1) Common electrode patterns
2) Relevant to touch sensor design abbreviations/acronyms
3) Examples of the most common stackup configurations
Each touch sensor features 2 sets of electrodes: the Transmitting ones (also known as Tx, or the driving electrodes, or simply X electrodes) and the Receiving ones (also known as Rx, or the sensing electrodes or simply Y electrodes).
Electrodes are usually made of Indium Tin Oxide, also known as ITO. However, during the last years, ITO alternatives have gained momentum and this trend is expected to continue in the years to come.
The most popular ITO alternative is Metal Mesh. Carbon nanotubes, PEDOT, copper mesh and silver nanowires are promising technologies that have emerged recently and
show potential in replacing ITO too.
When selecting electrode material, there are 3 major things to consider:
Resistance of the material: ITO has a resistance of about 100 ohms/square, while metal mesh has 10-30 ohms/ square.
Optical transmission of the material: Non index-matched ΙΤΟ has a 90-95% light transmittance rate, while silver nanowires more than 94%.
Design of the sensor itself: If it’s a large or a bent sensor, then ITO might not be preferred.
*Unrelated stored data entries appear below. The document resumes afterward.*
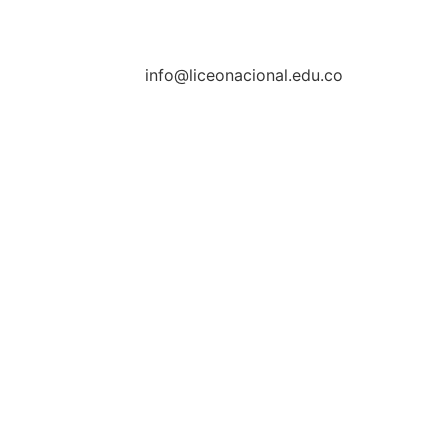
info@liceonacional.edu.co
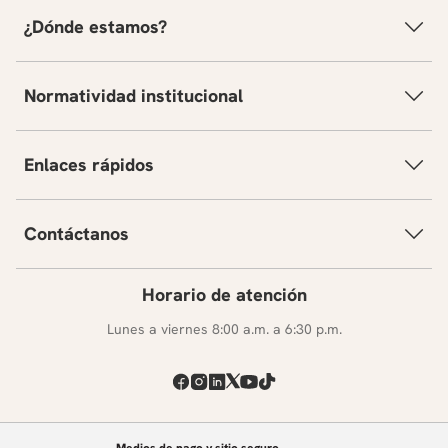
¿Dónde estamos?
Normatividad institucional
Enlaces rápidos
Contáctanos
Horario de atención
Lunes a viernes 8:00 a.m. a 6:30 p.m.
Medios de pago y sitio seguro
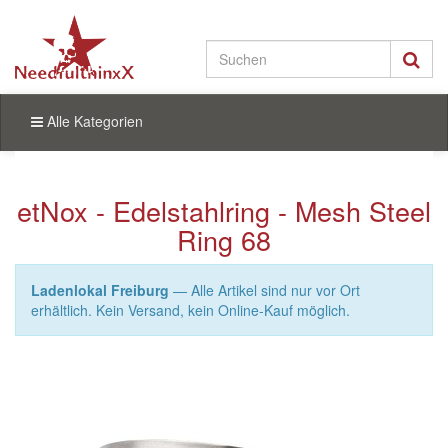
Alle Kategorien
etNox - Edelstahlring - Mesh Steel
Ring 68
Ladenlokal Freiburg
— Alle Artikel sind nur vor Ort
erhältlich. Kein Versand, kein Online-Kauf möglich.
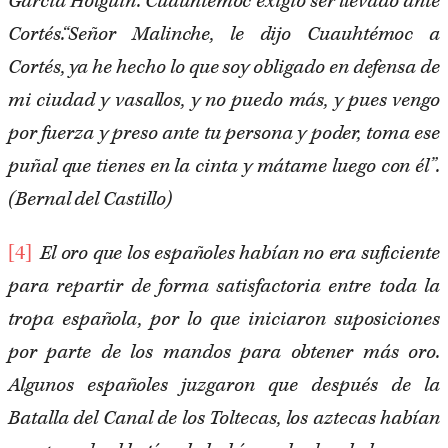
García Holguín. Cuauhtémoc exigió ser llevado ante
Cortés.“Señor Malinche, le dijo Cuauhtémoc a
Cortés, ya he hecho lo que soy obligado en defensa de
mi ciudad y vasallos, y no puedo más, y pues vengo
por fuerza y preso ante tu persona y poder, toma ese
puñal que tienes en la cinta y mátame luego con él”.
(Bernal del Castillo)
[4]
El oro que los españoles habían no era suficiente
para repartir de forma satisfactoria entre toda la
tropa española, por lo que iniciaron suposiciones
por parte de los mandos para obtener más oro.
Algunos españoles juzgaron que después de la
Batalla del Canal de los Toltecas, los aztecas habían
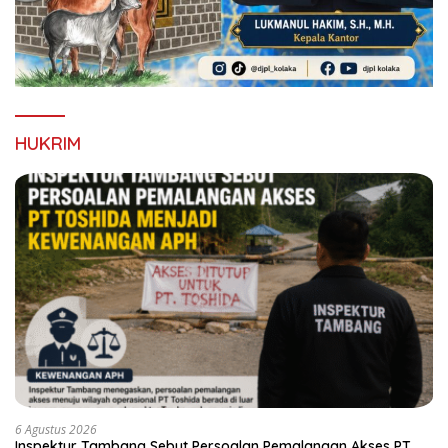
HUKRIM
6 Agustus 2026
Inspektur Tambang Sebut Persoalan Pemalangan Akses PT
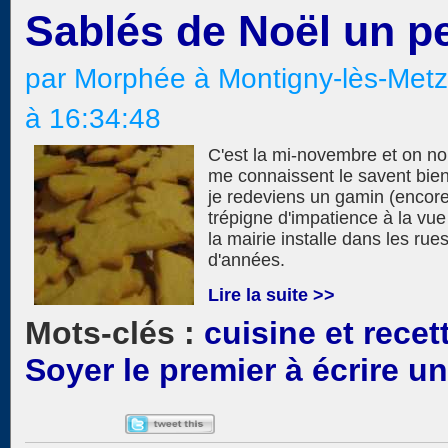
Sablés de Noël un p
par Morphée à Montigny-lès-Met
à 16:34:48
C'est la mi-novembre et on no
me connaissent le savent bien,
je redeviens un gamin (encore
trépigne d'impatience à la vu
la mairie installe dans les rues
d'années.
Lire la suite >>
cuisine et recet
Soyer le premier à écrire 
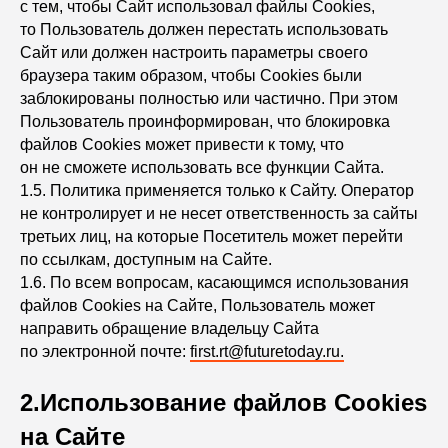
с тем, чтобы Сайт использовал файлы Сookies,
то Пользователь должен перестать использовать
Сайт или должен настроить параметры своего
браузера таким образом, чтобы Сookies были
заблокированы полностью или частично. При этом
Пользователь проинформирован, что блокировка
файлов Сookies может привести к тому, что
он не сможете использовать все функции Сайта.
1.5.
Политика применяется только к Сайту. Оператор
не контролирует и не несет ответственность за сайты
третьих лиц, на которые Посетитель может перейти
по ссылкам, доступным на Сайте.
1.6. По всем вопросам, касающимся использования
файлов Сookies на Сайте, Пользователь может
направить обращение владельцу Сайта
по электронной почте:
first.rt@futuretoday.ru.
2.Использование файлов Сookies
на Сайте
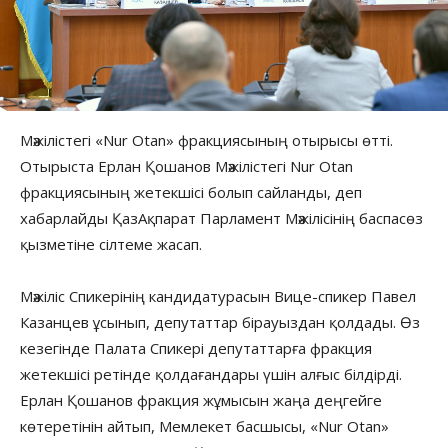
Мәжілістегі «Nur Otan» фракциясының отырысы өтті.
Отырыста Ерлан Қошанов Мәжілістегі Nur Otan
фракциясының жетекшісі болып сайланды, деп
хабарлайды ҚазАқпарат Парламент Мәжілісінің баспасөз
қызметіне сілтеме жасап.
Мәжіліс Спикерінің кандидатурасын Вице-спикер Павел
Казанцев ұсынып, депутаттар бірауыздан қолдады. Өз
кезегінде Палата Спикері депутаттарға фракция
жетекшісі ретінде қолдағандары үшін алғыс білдірді.
Ерлан Қошанов фракция жұмысын жаңа деңгейге
көтеретінін айтып, Мемлекет басшысы, «Nur Otan»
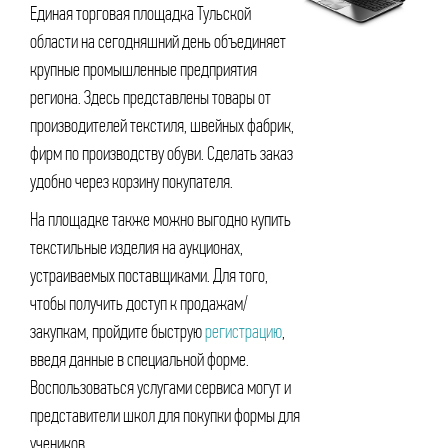
Единая торговая площадка Тульской
области на сегодняшний день объединяет
крупные промышленные предприятия
региона. Здесь представлены товары от
производителей текстиля, швейных фабрик,
фирм по производству обуви. Сделать заказ
удобно через корзину покупателя.
На площадке также можно выгодно купить
текстильные изделия на аукционах,
устраиваемых поставщиками. Для того,
чтобы получить доступ к продажам/
закупкам, пройдите быструю
регистрацию
,
введя данные в специальной форме.
Воспользоваться услугами сервиса могут и
представители школ для покупки формы для
учеников.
These two design trends are those that have paved the way for ITO
ITO has high sheet resistance.The sheet resistance affects the charge time of the sensor and it’s proportional to its size. That’s why ITO is not favored in large touch sensors.
Bent touch sensors require the electrodes to be bent too (not just the cover glass). That’s where another drawback of ITO is evident: ITO breaks easily when bent, while its alternatives, e.g. metal mesh can be bent to a radius of up to 4mm without breaking.